I have a contact lens specialist, who started with me a couple weeks before the shutdown. She is thrilled to have this new technology to enhance her evaluations, and will be able to bill more for her services.
Opportunity to Prescribe & Sell More Computer Glasses
We’ve had a lot of patients calling because they’re having trouble with their eyes from the extended amount of time they spent in front of a screen during the shutdown.
Many patients are working from home, kids are doing school work online, meetings and extracurricular activities are done online, and people are spending their spare time on social media or playing video games. I’m hearing a lot of complaints of eyestrain and headaches.
We offer neurolenses in our office, and I anticipate prescribing a lot more of these lenses, which ease convergence demand with contoured prism while blocking blue light. The prescribing process will be easier because I have more time with each patient to thoroughly educate them and answer their questions.
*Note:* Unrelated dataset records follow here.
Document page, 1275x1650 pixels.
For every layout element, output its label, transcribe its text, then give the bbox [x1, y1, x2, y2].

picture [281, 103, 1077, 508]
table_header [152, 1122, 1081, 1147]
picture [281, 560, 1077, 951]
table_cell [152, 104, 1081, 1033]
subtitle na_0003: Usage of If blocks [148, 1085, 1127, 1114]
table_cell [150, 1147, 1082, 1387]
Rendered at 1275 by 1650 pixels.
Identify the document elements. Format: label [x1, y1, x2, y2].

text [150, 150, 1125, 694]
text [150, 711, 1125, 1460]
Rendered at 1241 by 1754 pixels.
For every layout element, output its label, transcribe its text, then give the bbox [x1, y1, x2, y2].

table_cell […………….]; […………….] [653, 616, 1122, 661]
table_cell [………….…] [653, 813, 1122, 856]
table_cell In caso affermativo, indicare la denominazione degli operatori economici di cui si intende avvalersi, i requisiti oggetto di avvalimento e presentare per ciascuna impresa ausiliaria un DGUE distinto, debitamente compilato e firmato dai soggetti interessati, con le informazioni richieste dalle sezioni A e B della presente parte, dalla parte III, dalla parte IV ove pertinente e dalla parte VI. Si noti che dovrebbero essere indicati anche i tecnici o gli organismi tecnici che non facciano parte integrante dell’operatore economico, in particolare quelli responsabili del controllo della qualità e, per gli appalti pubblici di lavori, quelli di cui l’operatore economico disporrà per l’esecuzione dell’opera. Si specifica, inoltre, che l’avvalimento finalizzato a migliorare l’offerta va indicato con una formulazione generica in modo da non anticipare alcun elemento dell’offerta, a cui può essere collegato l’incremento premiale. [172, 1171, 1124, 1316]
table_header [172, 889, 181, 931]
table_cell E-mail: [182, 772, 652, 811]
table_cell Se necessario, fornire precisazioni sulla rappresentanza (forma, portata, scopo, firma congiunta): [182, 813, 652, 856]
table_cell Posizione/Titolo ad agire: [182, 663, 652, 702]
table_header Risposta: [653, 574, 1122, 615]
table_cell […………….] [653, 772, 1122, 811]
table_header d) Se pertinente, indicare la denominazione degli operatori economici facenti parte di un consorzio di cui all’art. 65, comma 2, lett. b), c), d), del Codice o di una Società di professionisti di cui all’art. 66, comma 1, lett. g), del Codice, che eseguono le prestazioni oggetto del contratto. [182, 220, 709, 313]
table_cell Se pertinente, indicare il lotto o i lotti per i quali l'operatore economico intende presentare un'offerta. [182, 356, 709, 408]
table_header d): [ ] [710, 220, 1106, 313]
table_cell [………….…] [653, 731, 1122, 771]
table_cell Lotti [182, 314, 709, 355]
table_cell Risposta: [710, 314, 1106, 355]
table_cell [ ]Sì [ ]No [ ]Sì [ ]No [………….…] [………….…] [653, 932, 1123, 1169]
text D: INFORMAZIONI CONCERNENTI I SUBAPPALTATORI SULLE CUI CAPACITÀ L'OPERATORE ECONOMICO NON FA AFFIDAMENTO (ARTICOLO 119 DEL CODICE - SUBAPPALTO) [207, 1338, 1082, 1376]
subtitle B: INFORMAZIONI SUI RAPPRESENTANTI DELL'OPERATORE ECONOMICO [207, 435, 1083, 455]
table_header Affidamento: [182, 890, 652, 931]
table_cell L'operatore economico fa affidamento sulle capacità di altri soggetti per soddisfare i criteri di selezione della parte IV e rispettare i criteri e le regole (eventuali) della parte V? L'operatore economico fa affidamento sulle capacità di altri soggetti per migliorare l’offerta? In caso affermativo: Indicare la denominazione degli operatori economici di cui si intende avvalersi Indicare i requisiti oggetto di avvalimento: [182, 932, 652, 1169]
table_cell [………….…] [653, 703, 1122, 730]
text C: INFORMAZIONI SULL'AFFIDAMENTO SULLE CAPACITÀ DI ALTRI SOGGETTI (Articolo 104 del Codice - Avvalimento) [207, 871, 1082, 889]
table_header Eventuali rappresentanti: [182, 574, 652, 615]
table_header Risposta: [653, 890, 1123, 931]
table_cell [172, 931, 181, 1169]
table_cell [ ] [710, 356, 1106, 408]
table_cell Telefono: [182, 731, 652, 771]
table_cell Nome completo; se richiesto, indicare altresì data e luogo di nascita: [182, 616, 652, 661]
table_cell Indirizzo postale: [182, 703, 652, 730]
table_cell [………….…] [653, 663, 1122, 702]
Marketing New Services to Patients
I think we need to take advantage of the extra time we now have with patients to discuss specialty services, like neurolenses and Ortho-K. If we do that, we’ll find ourselves building better relationships with patients and bringing in more revenue per exam at the same time. I will have to continue to schedule a higher ratio of medical or self-pay patients to vision plan patients as we get back to “normal.” The reimbursements from vision plans are not going to cover the extra time we need to take with each patient and the masks, cleaning supplies and other safety investments.
I became more active on my practice’s social media pages during the shutdown. I am doing announcements about our new services through social media. We already have a good referral network with local MD offices because of the specialties we currently offer: low vision, neuro-optometric rehab and specialty contact lenses, so it has been easy to let them know we now offer myopia control. Word-of-mouth from current patients will also be important in getting new dry eye and Ortho-K appointments.